→ **Text excerpt**
Sea Lampreys invaded our pristine Great Lakes in the late 1800s as our country developed a series of canals to link the shipping lanes in all the Great Lakes. The first sighting was in 1835 in Lake Ontario. By the mid-1930s they made their way to the upper Great Lakes. There are 5 distinct species of sea lampreys in our waters today, 4 are native to our waters but the sea lamprey is a true invader. Sometimes misidentified as eels they are actually very primitive fish, so primitive they don’t actually have a jaw. Our native species of lamprey are a parasite on our fish as well but they often leave the host alive as opposed to the sea lamprey which often kills its host. The non-native species attaches itself to a fish and slowly chews a hole in the fish, draining it of its energy and blood until eventually after being attached for a duration of time, the fish succumbs to the wounds and dies.

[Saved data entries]
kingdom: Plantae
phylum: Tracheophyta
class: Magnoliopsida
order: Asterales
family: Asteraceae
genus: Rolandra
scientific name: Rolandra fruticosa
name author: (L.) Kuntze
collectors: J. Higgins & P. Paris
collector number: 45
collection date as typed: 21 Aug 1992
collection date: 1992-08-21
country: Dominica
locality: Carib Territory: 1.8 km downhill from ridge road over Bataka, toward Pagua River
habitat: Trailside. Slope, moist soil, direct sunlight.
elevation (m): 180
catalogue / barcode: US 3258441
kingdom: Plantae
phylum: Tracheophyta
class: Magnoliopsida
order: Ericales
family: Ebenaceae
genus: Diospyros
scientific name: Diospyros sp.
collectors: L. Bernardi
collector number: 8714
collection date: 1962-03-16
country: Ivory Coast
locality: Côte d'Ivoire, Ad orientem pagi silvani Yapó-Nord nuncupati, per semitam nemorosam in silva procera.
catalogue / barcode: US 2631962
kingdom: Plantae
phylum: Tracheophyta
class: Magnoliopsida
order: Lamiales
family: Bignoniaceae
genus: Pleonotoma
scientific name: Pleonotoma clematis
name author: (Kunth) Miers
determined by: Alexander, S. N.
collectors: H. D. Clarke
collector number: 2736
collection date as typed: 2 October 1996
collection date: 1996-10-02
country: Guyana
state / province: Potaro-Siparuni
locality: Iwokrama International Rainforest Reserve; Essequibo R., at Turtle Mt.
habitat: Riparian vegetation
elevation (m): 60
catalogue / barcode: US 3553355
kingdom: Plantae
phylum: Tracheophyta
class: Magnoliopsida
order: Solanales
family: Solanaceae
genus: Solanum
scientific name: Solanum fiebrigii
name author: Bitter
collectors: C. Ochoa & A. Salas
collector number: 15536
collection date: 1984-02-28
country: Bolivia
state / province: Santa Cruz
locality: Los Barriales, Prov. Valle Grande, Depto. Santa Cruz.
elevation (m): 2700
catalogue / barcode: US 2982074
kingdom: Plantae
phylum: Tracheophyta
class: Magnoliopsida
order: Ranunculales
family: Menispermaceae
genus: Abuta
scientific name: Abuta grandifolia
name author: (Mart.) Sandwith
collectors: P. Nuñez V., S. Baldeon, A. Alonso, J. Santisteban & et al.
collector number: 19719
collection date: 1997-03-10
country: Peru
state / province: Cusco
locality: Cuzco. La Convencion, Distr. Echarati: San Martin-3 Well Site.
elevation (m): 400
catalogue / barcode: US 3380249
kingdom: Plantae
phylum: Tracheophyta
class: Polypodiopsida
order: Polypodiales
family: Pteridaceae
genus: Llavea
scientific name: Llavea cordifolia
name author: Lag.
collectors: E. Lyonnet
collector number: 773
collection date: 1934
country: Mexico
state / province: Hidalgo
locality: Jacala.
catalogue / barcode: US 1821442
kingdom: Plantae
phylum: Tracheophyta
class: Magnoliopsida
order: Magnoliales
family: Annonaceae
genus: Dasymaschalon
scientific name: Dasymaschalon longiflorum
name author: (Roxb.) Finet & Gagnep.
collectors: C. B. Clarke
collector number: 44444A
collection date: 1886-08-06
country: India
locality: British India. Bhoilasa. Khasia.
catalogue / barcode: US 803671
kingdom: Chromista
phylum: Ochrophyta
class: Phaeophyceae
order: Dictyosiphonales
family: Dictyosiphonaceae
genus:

→ **Task requirements**
a) According to the sea lamprey text, what body part are lampreys so primitive that they lack?
b) Continue the text about sea lampreys in the Great Lakes, picking up after its last sentence.

→ **Answers by task**
a) A jaw.

b)
When they first invaded they nearly wiped out our native lake trout populations. They can digest up to 40lbs of fish in a single lifetime. This invasive species did tremendous damage to our fishing industries and by the 1960s they were only catching 2% of the fish they were harvesting during peak populations decades before. In the decades since there has been an expedited effort to control these parasites by blocking them from spawning in our tributaries and trying to decrease the populations before the larvae reach adulthood and start eating our fish. We treat 100’s of streams every year with a variety of specialized pesticides to kill the larval lamprey.
If you find a lamprey attached to a sports fish you bring in please be sure to remove it before throwing the fish back and do not return the lamprey to the lake. Every chance you get, help our native fish out and keep these invaders from every growing their population to the destructive size of decades past.